▸ **Record set**
§

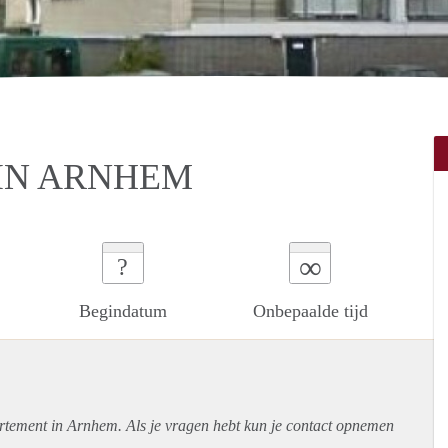
IN ARNHEM
∞
?
Begindatum
Onbepaalde tijd
rtement
in Arnhem. Als je vragen hebt kun je contact opnemen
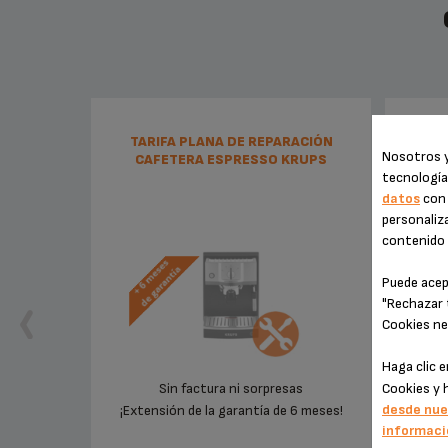
TARIFA PLANA DE REPARACIÓN
CUCHA
Nosotros y
CAFETERA ESPRESSO KRUPS
tecnología
datos
con 
personaliza
contenido e
Puede acep
"Rechazar 
Cookies ne
Haga clic 
Sin factura ni sorpresas
Cookies y 
desde nue
¡Extensión de la garantía de 6 meses!
informaci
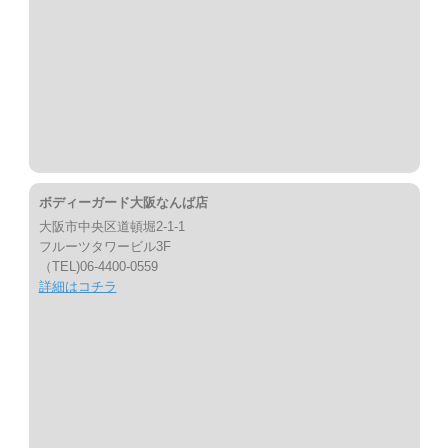
ボディーガード大阪なんば店
大阪市中央区道頓堀2-1-1
フルーツタワービル3F
（TEL)06-4400-0559
詳細はコチラ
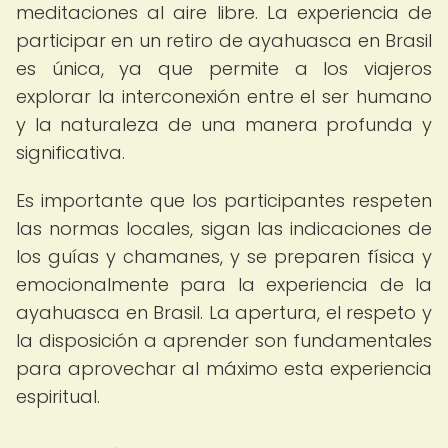
meditaciones al aire libre. La experiencia de
participar en un retiro de ayahuasca en Brasil
es única, ya que permite a los viajeros
explorar la interconexión entre el ser humano
y la naturaleza de una manera profunda y
significativa.
Es importante que los participantes respeten
las normas locales, sigan las indicaciones de
los guías y chamanes, y se preparen física y
emocionalmente para la experiencia de la
ayahuasca en Brasil. La apertura, el respeto y
la disposición a aprender son fundamentales
para aprovechar al máximo esta experiencia
espiritual.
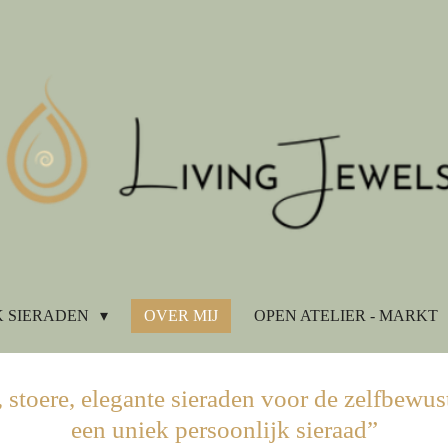
 SIERADEN
OVER MIJ
OPEN ATELIER - MARKT
 stoere, elegante sieraden
voor de zelfbewus
een uniek
persoonlijk sieraad
”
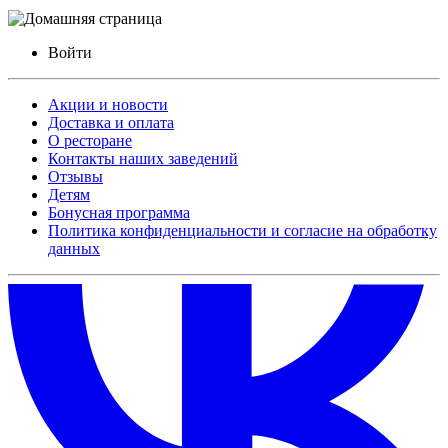
Войти
Акции и новости
Доставка и оплата
О ресторане
Контакты наших заведений
Отзывы
Детям
Бонусная программа
Политика конфиденциальности и согласие на обработку
данных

§

▸ **Task to complete**
For this exercise, retype the data above exactly and skip every image.

▸ **Completed exercise**
IN ARNHEM
∞
?
Begindatum
Onbepaalde tijd
rtement
in Arnhem. Als je vragen hebt kun je contact opnemen
TARIFA PLANA DE REPARACIÓN
CUCHA
Nosotros y
CAFETERA ESPRESSO KRUPS
tecnología
datos
con 
personaliza
contenido e
Puede acep
"Rechazar 
Cookies ne
Haga clic 
Sin factura ni sorpresas
Cookies y 
desde nue
¡Extensión de la garantía de 6 meses!
informaci
ボディーガード大阪なんば店
大阪市中央区道頓堀2-1-1
フルーツタワービル3F
（TEL)06-4400-0559
詳細はコチラ
meditaciones al aire libre. La experiencia de
participar en un retiro de ayahuasca en Brasil
es única, ya que permite a los viajeros
explorar la interconexión entre el ser humano
y la naturaleza de una manera profunda y
significativa.
Es importante que los participantes respeten
las normas locales, sigan las indicaciones de
los guías y chamanes, y se preparen física y
emocionalmente para la experiencia de la
ayahuasca en Brasil. La apertura, el respeto y
la disposición a aprender son fundamentales
para aprovechar al máximo esta experiencia
espiritual.
 SIERADEN
OVER MIJ
OPEN ATELIER - MARKT
 stoere, elegante sieraden
voor de zelfbewus
een uniek
persoonlijk sieraad
”
Войти
Акции и новости
Доставка и оплата
О ресторане
Контакты наших заведений
Отзывы
Детям
Бонусная программа
Политика конфиденциальности и согласие на обработку
данных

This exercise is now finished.